** START OF DATA SHOWN **

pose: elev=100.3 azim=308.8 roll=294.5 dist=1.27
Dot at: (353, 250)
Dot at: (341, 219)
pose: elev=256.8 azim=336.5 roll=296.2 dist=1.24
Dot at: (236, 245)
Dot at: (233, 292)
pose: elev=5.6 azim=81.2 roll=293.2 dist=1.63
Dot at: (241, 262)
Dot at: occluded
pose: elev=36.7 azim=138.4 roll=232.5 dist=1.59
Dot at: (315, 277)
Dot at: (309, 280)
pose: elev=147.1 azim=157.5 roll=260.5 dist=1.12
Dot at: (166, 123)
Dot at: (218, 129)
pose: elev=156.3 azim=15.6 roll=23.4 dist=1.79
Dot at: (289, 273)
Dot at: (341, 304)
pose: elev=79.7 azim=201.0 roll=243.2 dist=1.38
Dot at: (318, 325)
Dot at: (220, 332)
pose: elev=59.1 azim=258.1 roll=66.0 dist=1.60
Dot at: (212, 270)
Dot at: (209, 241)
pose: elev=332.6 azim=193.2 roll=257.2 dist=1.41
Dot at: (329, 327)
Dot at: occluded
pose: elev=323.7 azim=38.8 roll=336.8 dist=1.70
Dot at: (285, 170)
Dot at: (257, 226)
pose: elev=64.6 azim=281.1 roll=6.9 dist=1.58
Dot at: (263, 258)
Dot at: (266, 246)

** END OF DATA SHOWN **

GOAL – Print all of the records above again, line for line, with no changes.

WRITTEN RESPONSE –
pose: elev=100.3 azim=308.8 roll=294.5 dist=1.27
Dot at: (353, 250)
Dot at: (341, 219)
pose: elev=256.8 azim=336.5 roll=296.2 dist=1.24
Dot at: (236, 245)
Dot at: (233, 292)
pose: elev=5.6 azim=81.2 roll=293.2 dist=1.63
Dot at: (241, 262)
Dot at: occluded
pose: elev=36.7 azim=138.4 roll=232.5 dist=1.59
Dot at: (315, 277)
Dot at: (309, 280)
pose: elev=147.1 azim=157.5 roll=260.5 dist=1.12
Dot at: (166, 123)
Dot at: (218, 129)
pose: elev=156.3 azim=15.6 roll=23.4 dist=1.79
Dot at: (289, 273)
Dot at: (341, 304)
pose: elev=79.7 azim=201.0 roll=243.2 dist=1.38
Dot at: (318, 325)
Dot at: (220, 332)
pose: elev=59.1 azim=258.1 roll=66.0 dist=1.60
Dot at: (212, 270)
Dot at: (209, 241)
pose: elev=332.6 azim=193.2 roll=257.2 dist=1.41
Dot at: (329, 327)
Dot at: occluded
pose: elev=323.7 azim=38.8 roll=336.8 dist=1.70
Dot at: (285, 170)
Dot at: (257, 226)
pose: elev=64.6 azim=281.1 roll=6.9 dist=1.58
Dot at: (263, 258)
Dot at: (266, 246)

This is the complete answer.